The Washington Post is today reporting that the NSA used blanket tactics to monitor phone calls from an entire country.
Millions of voice “cuts” are extracted for long time storage as part of a system called MYSTIC that’s been running since 2009, according to the latest tranche of leaked documents from NSA whistleblower Edward Snowden.
The Washington Post is acting on a request from US officials to withhold anything that might identify the country where the system is being employed – or the other six countries where its use is planned.
MYSTIC is rare, if not unique, in focusing on the content of voice communications. Most of the agency’s previously disclosed operations have focused on either call metadata or the data mining of electronic communications through programmes such as PRISM.
Handling and transmitting bulky voice files acted as a major snag in putting together MYSTIC, at least in its early days.

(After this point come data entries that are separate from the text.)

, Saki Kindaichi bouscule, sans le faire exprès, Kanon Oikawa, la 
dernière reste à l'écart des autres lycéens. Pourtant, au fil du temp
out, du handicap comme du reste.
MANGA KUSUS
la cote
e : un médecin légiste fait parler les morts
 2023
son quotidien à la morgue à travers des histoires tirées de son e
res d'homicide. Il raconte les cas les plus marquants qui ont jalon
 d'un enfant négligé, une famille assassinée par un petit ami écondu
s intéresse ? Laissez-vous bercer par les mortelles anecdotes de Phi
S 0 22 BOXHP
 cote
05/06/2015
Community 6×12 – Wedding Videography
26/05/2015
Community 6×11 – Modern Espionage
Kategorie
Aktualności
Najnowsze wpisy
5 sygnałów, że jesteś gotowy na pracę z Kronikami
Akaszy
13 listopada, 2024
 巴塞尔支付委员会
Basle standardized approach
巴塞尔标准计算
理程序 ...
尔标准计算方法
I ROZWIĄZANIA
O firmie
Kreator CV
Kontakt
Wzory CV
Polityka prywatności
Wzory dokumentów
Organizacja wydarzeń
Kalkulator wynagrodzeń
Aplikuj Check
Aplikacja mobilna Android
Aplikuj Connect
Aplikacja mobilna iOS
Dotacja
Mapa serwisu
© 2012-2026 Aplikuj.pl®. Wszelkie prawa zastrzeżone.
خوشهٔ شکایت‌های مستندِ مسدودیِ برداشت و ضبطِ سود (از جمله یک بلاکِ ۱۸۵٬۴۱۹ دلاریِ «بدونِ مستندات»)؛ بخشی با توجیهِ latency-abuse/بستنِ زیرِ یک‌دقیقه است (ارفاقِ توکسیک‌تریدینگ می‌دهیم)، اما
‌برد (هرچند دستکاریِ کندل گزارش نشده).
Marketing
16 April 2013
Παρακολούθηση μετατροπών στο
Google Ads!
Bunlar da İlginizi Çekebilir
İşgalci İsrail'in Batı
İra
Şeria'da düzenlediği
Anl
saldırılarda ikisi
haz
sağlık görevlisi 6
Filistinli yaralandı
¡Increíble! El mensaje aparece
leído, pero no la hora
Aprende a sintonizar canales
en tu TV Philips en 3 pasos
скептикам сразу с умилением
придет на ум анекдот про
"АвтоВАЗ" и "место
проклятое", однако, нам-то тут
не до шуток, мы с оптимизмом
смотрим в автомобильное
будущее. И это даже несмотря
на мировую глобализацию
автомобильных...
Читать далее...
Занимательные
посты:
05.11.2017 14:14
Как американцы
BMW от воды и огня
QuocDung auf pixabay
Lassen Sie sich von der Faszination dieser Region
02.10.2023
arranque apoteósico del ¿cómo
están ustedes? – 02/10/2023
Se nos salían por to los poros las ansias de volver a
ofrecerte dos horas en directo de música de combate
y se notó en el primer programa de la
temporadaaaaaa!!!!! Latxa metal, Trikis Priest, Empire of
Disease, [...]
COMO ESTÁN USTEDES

Around a year after MYSTIC went live, a programme officer wrote that the project “has long since reached the point where it was collecting and sending home far more than the bandwidth could handle,” theWashington Post reports.
Similar capacity ceilings have cropped up across a range of NSA collection programs, a factor that explains the spy agency’s move to cloud-based collection systems and the construction of a massive “mission data repository” at a new facility in Utah, the Washington Post adds.
An indiscriminate bulk content collection programme, even one that operates in a limited number of foreign countries, sits uncomfortably with a January reassurance by President Obama that the “United States is not spying on ordinary people who don’t threaten our national security”.
Christopher Soghoian, principal technologist for the American Civil Liberties Union, said that history suggests the MYSTIC program is only to “expand to more countries, retain data longer and expand the secondary uses” over the next couple of years or so.